◆ MATERIAL PROVIDED:
____
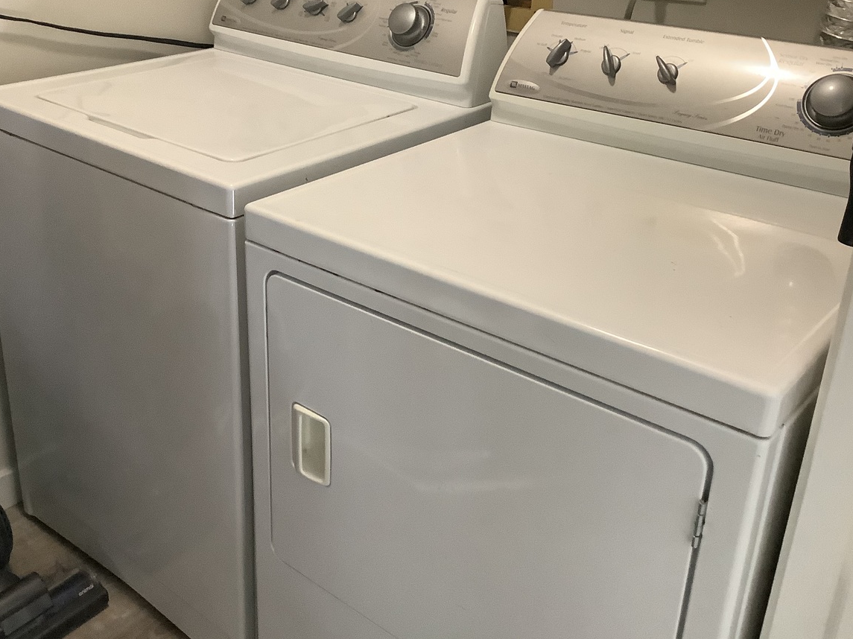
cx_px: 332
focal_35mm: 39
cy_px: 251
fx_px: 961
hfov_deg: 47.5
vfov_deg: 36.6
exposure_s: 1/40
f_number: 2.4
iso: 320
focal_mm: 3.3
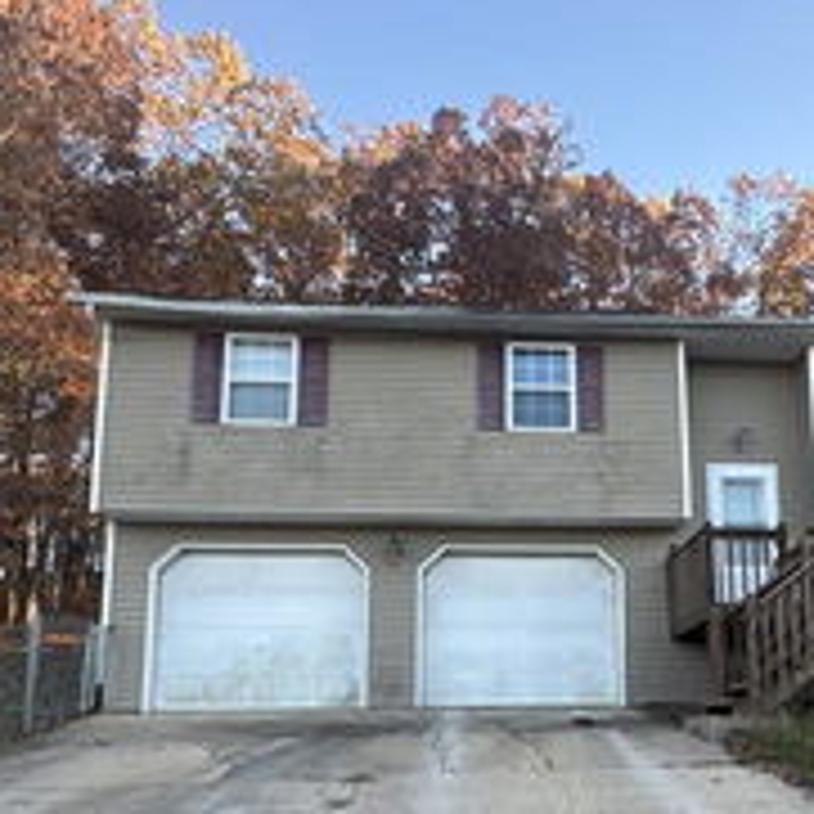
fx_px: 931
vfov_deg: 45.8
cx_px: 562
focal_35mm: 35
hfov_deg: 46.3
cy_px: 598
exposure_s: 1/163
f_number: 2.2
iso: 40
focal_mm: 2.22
____
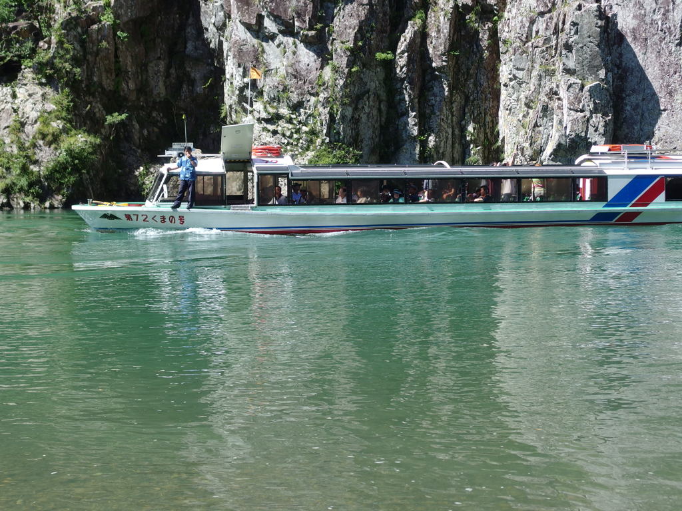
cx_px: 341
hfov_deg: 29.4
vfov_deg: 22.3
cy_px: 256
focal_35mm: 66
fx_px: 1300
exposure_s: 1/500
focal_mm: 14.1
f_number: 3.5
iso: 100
____
◆ WORK TASK:
For this exercise, reproduce exactly the lines of the records above from the one with "vfov_deg: 36.6" up to and including the one with "focal_mm: 2.22", without pictures.

◆ EXERCISE OUTPUT:
vfov_deg: 36.6
exposure_s: 1/40
f_number: 2.4
iso: 320
focal_mm: 3.3
fx_px: 931
vfov_deg: 45.8
cx_px: 562
focal_35mm: 35
hfov_deg: 46.3
cy_px: 598
exposure_s: 1/163
f_number: 2.2
iso: 40
focal_mm: 2.22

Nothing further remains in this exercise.